No. 02 — Hors-thème

Le contraire des politiques en logement abordable: l’augmentation des campements de personnes en situation d’itinérance à Montréal

Véronic Lapalme, Université de Montréal

Date de publication: 2024-12-10

Résumé

La crise du logement au Québec est une préoccupation croissante, marquée par une hausse des loyers, un manque de logements abordables et une mobilité résidentielle réduite, affectant particulièrement les ménages à faible revenu. Dans les dernières années, les expulsions pour rénovation se sont multipliées, tandis que les nouvelles constructions privilégient les logements de luxe au détriment des logements sociaux, notamment en raison du désengagement de l'État (Gaudreau, 2022). Parallèlement, l'itinérance augmente, exacerbée par cette crise, avec une hausse importante du nombre de personnes en situation d'itinérance au Québec.
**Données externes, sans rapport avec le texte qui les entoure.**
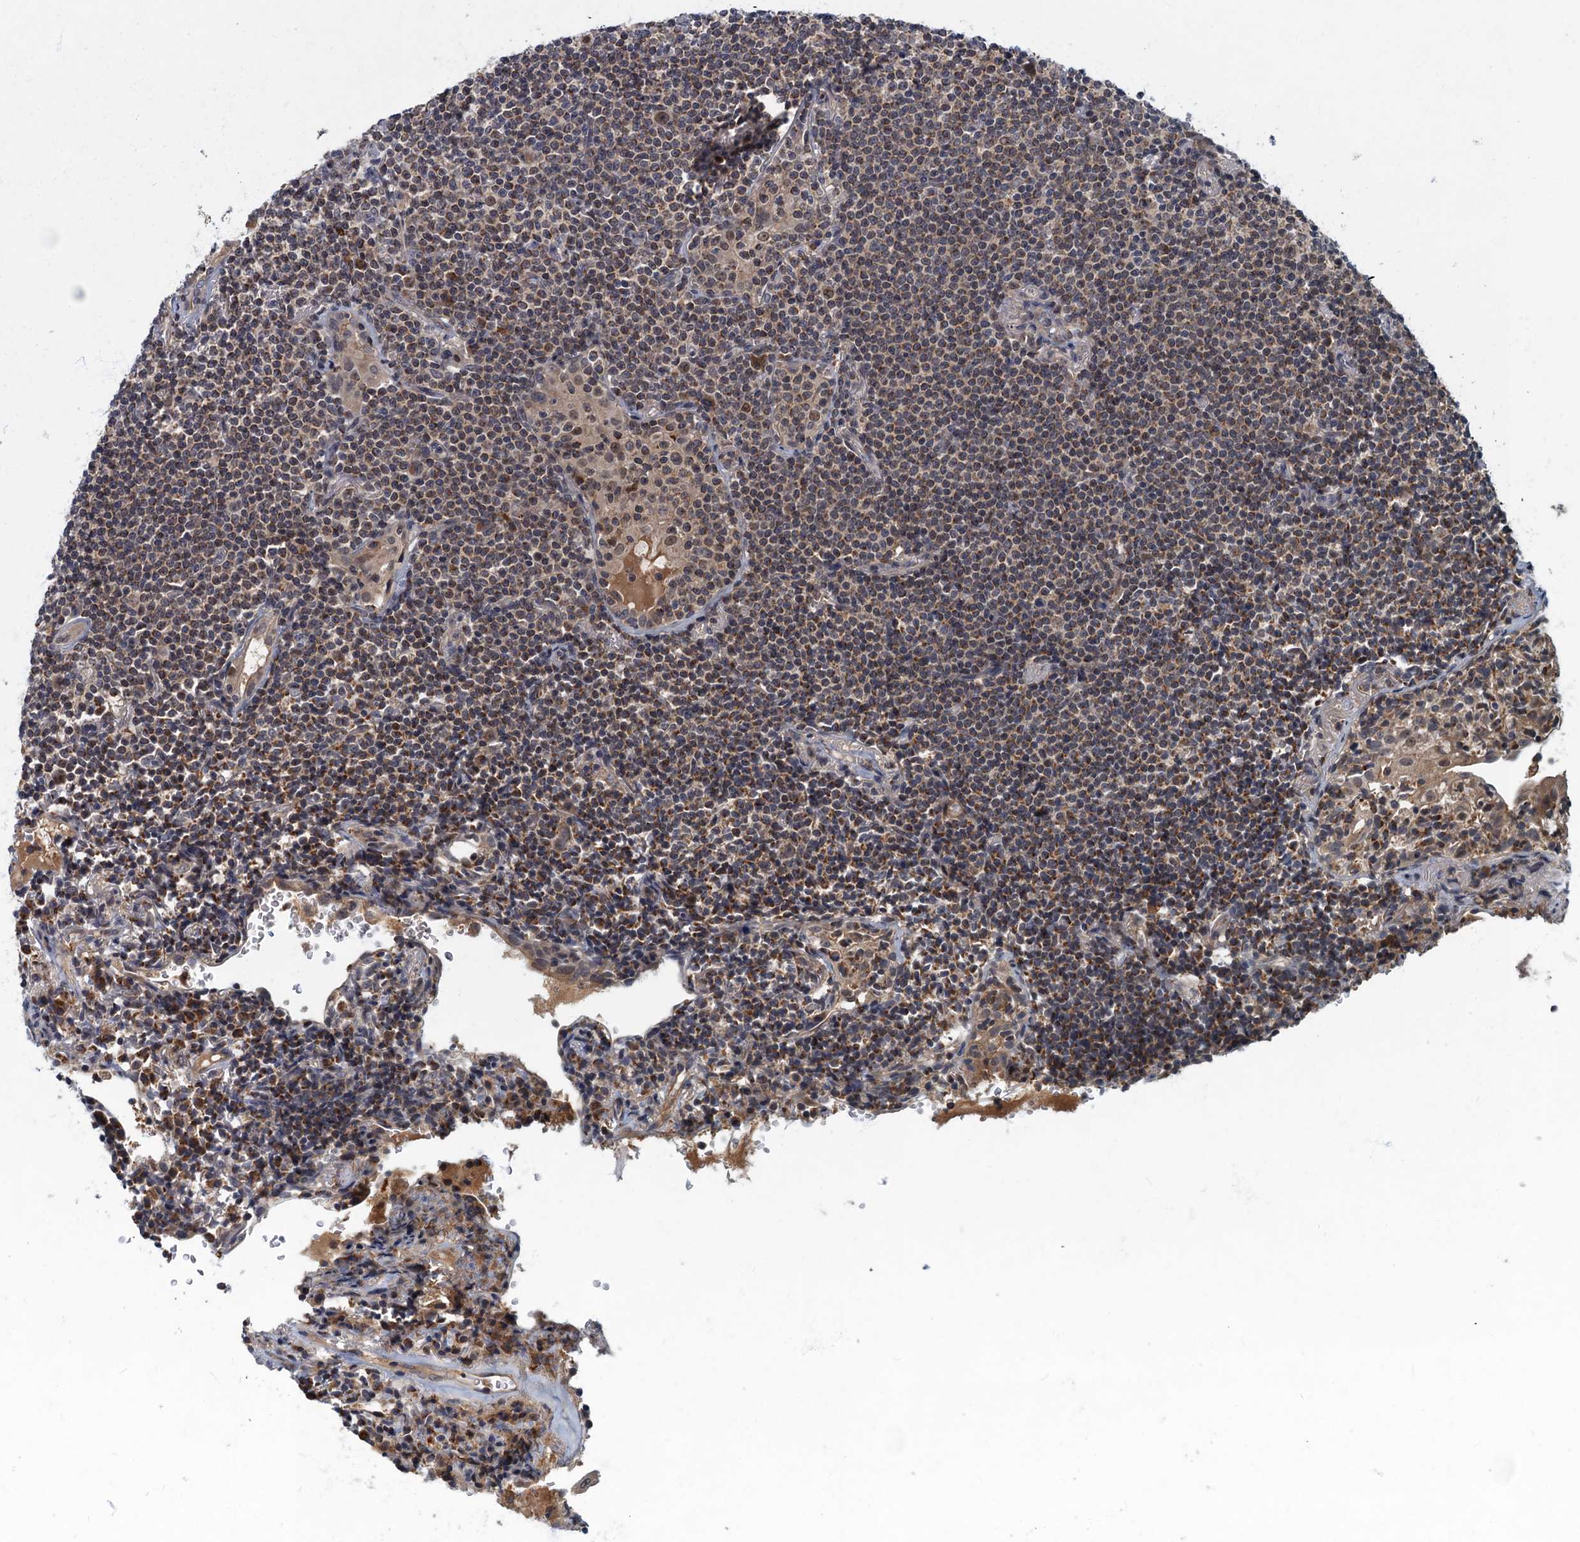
{"staining": {"intensity": "weak", "quantity": ">75%", "location": "cytoplasmic/membranous"}, "tissue": "lymphoma", "cell_type": "Tumor cells", "image_type": "cancer", "snomed": [{"axis": "morphology", "description": "Malignant lymphoma, non-Hodgkin's type, Low grade"}, {"axis": "topography", "description": "Lung"}], "caption": "The image demonstrates immunohistochemical staining of lymphoma. There is weak cytoplasmic/membranous expression is seen in about >75% of tumor cells.", "gene": "SLC11A2", "patient": {"sex": "female", "age": 71}}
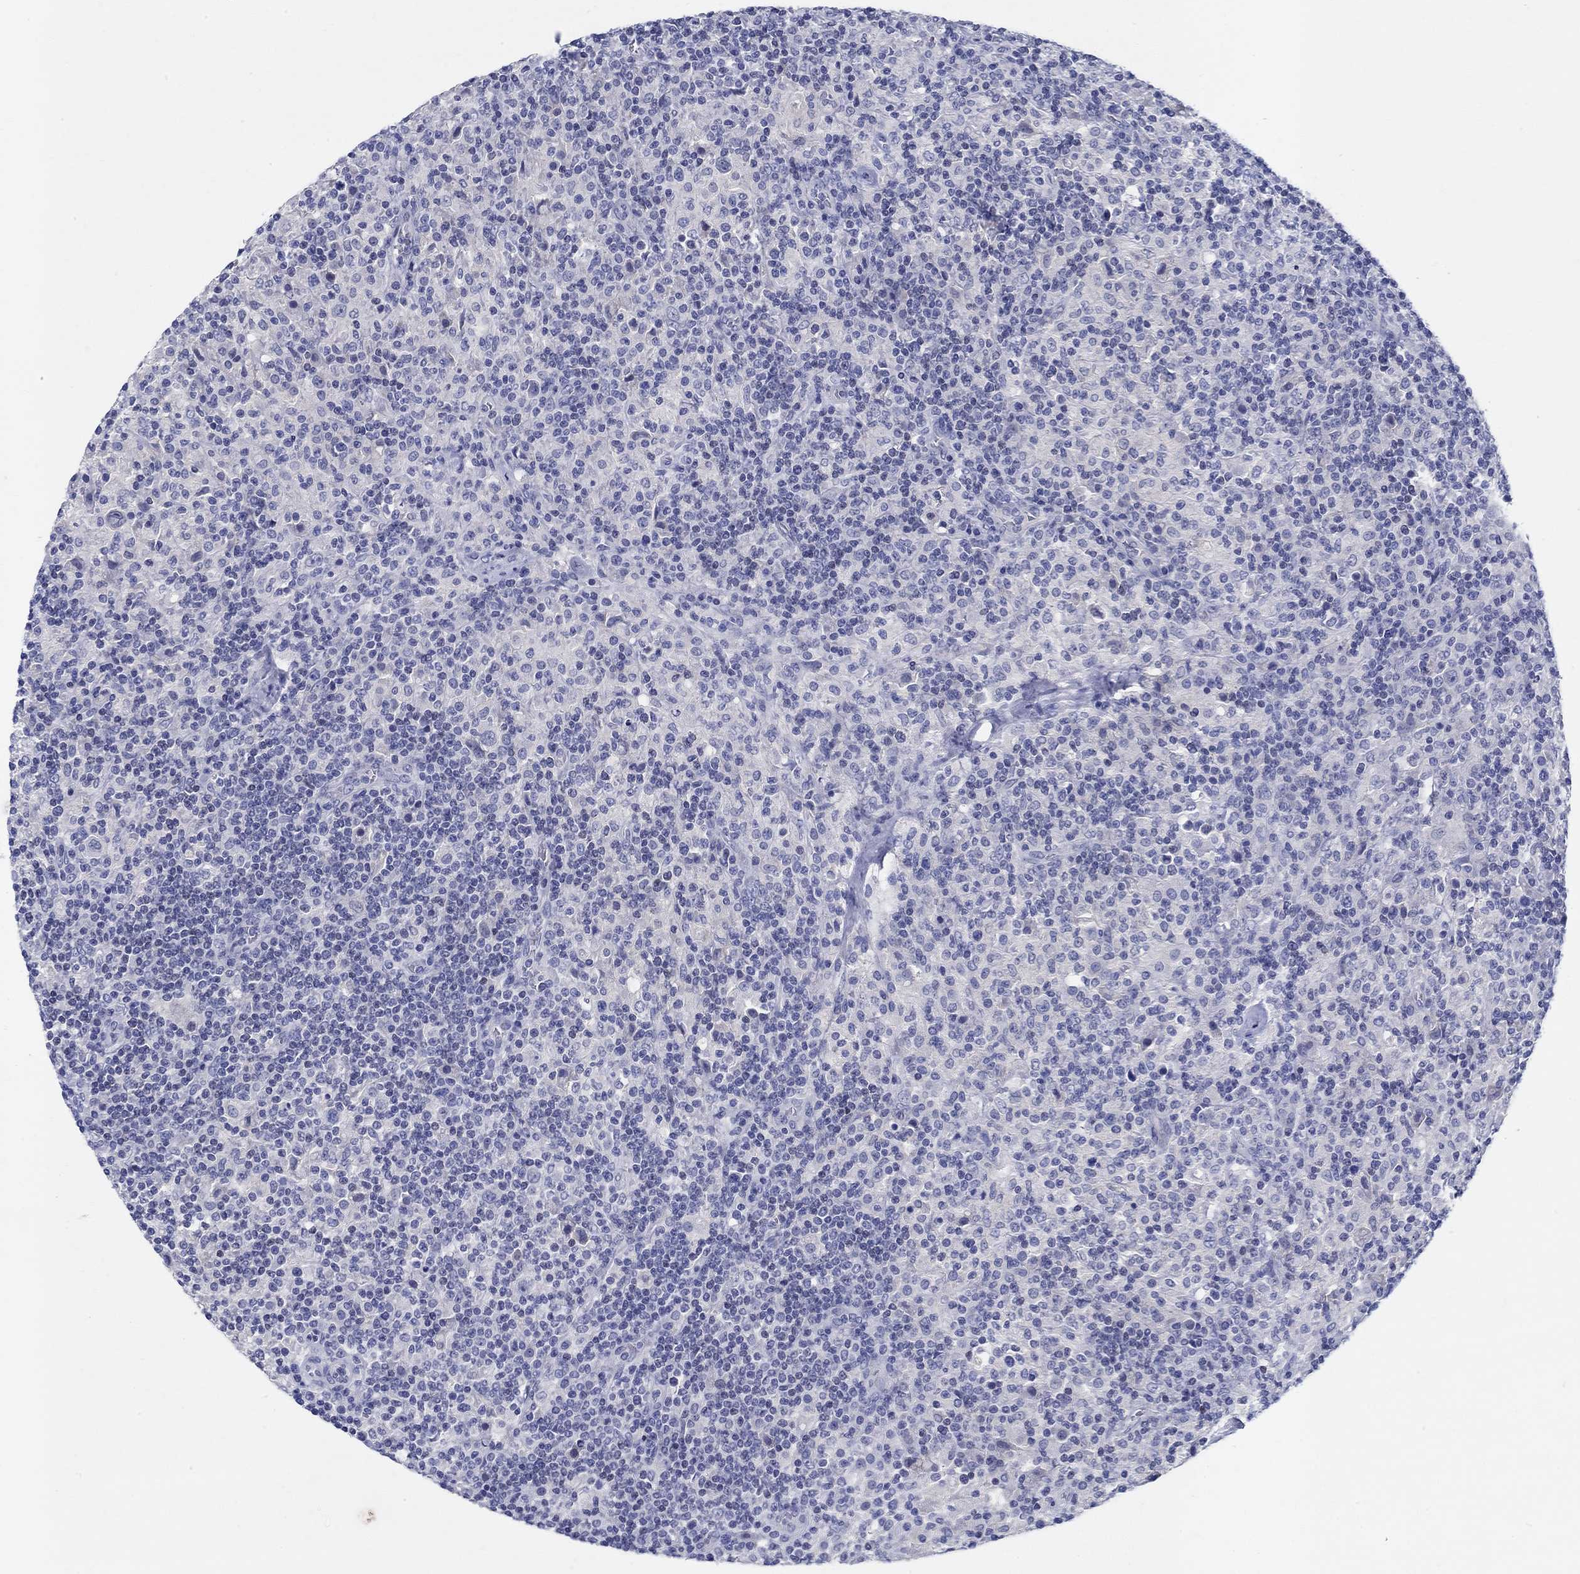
{"staining": {"intensity": "negative", "quantity": "none", "location": "none"}, "tissue": "lymphoma", "cell_type": "Tumor cells", "image_type": "cancer", "snomed": [{"axis": "morphology", "description": "Hodgkin's disease, NOS"}, {"axis": "topography", "description": "Lymph node"}], "caption": "High magnification brightfield microscopy of lymphoma stained with DAB (3,3'-diaminobenzidine) (brown) and counterstained with hematoxylin (blue): tumor cells show no significant positivity.", "gene": "CRYGD", "patient": {"sex": "male", "age": 70}}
Les politiques publiques favorisent la construction de logements abordables par le marché privé, souvent inadéquats pour les plus vulnérables, résultat d'un tournant néolibéral entamé dans les années 80 (Reiser, 2020). La financiarisation et la gentrification aggravent l'exclusion des moins fortunés, entraînant d'importantes hausses de loyers et des expulsions, rendant ainsi la ville inabordable. Cela expose des enjeux de droit à la ville et appelle à une révision des politiques actuelles en matière de logement pour des solutions plus équitables et durables.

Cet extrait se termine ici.